The main difference is the K rating. An aquarium bulb will usually have something like a 6700k-10 000k rating and the 4$ bulb a 2000k. The bulbs may be just as good but certain K ratings are better then others for plants though if you don't want plants a cheap bulb will be fine though it may have a pink hue or something to it. A "cool white" or somethign allogn those lines should give you a whiter light. The wrong K rating may also promote algae though you will be fine if you just don't run it a ton. With that said the 4$ bulb can probably still grow some hardy plants fine.

The only reason a 40$ bulb may be 40$ is because it has certain less common vapours in it to produce the correct colour and becasue it is an aquarium bulb and like anything in this hobby it is overpriced as alot of people think they have to get it for their tank.

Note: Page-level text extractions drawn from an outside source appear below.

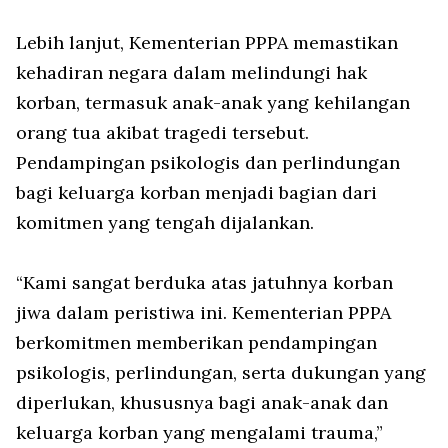
Lebih lanjut, Kementerian PPPA memastikan
kehadiran negara dalam melindungi hak
korban, termasuk anak-anak yang kehilangan
orang tua akibat tragedi tersebut.
Pendampingan psikologis dan perlindungan
bagi keluarga korban menjadi bagian dari
komitmen yang tengah dijalankan.
“Kami sangat berduka atas jatuhnya korban
jiwa dalam peristiwa ini. Kementerian PPPA
berkomitmen memberikan pendampingan
psikologis, perlindungan, serta dukungan yang
diperlukan, khususnya bagi anak-anak dan
keluarga korban yang mengalami trauma,”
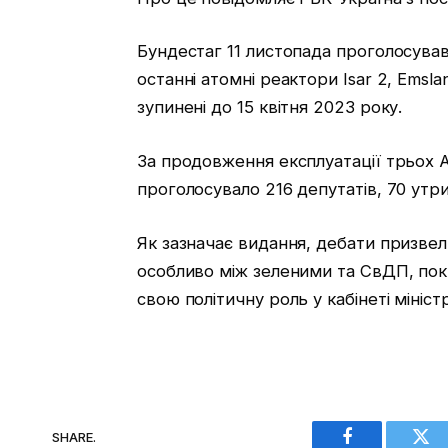
Бундестаг 11 листопада проголосував
останні атомні реактори Isar 2, Emsl
зупинені до 15 квітня 2023 року.
За продовження експлуатації трьох 
проголосувало 216 депутатів, 70 утр
Як зазначає видання, дебати призвели
особливо між зеленими та СвДП, по
свою політичну роль у кабінеті мініс
SHARE.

With no plants or just hardy plants the 4$ bulb is fine though if you can look for a cheap bulb with a higher K rating of 5000-10000K though most will be like 2000-3000K.

right now I switched to a home depot plant bulb that was 5$. It has a pink hue and does cause some black hair algae but it is workign farily well and the alge is decreasing since I have cut back the photo period


----------



## CURIUM (Dec 6, 2010)

Thanks for the answer!
I agree with your comment, alot of things in this hobby are overpriced.
I think I just saved myself $35.


----------



## CLUSTER ONE (Aug 2, 2006)

For fish only it will be fine though like i said don't run it a ton to prevent algae.

It sucks that "aquarium products" are often made for x amount then sold for alot more then even non lfs retailers would sell it for.

Even if you don't like the bulb you could always buy a few more to try out and see which you like before it would even cost as much as one lfs bulb.


----------